皇后看在柳妃的面子上,多誇獎了兩句,從賞賜中選了個最貴的。
柳書沒有接賞,他在大殿上跪下,躬身道:「陛下,皇后娘娘,小人不想要賞賜,小人想要一個恩典。」
皇后動作一頓,倒是不生氣,默契地把問題丟給宗熠。
宗熠撐著額頭,垂眸看著柳書,道:「你想要什麼?」
柳書磕頭行禮:「小人傾慕寧王已久,今日斗膽求陛下賜婚,望陛下成全。」
宮宴出現了短暫的死寂,這一刻不管是推杯換盞的人,埋頭吃東西的人,還是欣賞曲樂的人都停下來。
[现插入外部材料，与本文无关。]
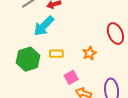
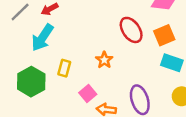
yellow rectangle: (56, 54) -> (64, 68), turned -64

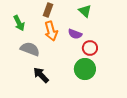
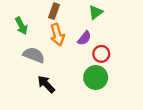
green triangle: (85, 11) -> (96, 12), turned 40
purple semicircle: (75, 34) -> (84, 38), turned -72

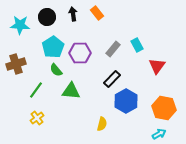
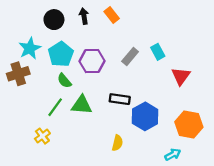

虞朝這兩年在南風的問題上有所緩解,民間多有契兄弟,堂上宗樾和紀凌已經是大家默認的一對,但這些都還沒有放上明面,像柳書這種直接遞到宗熠面前的,還是第一個。
先不論宗熠會怎麼看這件事。
今日堂上有另一個讓大家意想不到的人,那便是江瑾年。他換了身份,換了名字,可那張臉沒有換。
宗聿找了他五年。
宗熠目光微沉,他當然知道柳書傾慕宗聿。柳妃曾給他解釋過,他們一家右遷進京的路上遇見山匪,是宗聿出手相救,救他們於水火,柳書年輕,少年人不曾經過風浪,被救的第一眼便生歡喜。
這要是放在話本子裡,指不定是一段佳話。
可現實不是話本子,宗聿明確地表示拒絕,柳書還是不管不顧地湊上去。
今日朝臣都在,氛圍一片祥和,他這話突兀又不分場合。
柳妃都嚇了一跳,更別提柳尚書的臉色。
在短暫的死寂中,一陣笑聲打破了凝結的氛圍。
「哈哈哈哈……」曲無觴大笑起來,目光冰冷地看向宗聿,毫不客氣地嘲諷道:「寧王,艷福不淺啊!」
宗聿一抖,他覺得曲無觴這話還有一個潛台詞:狗東西。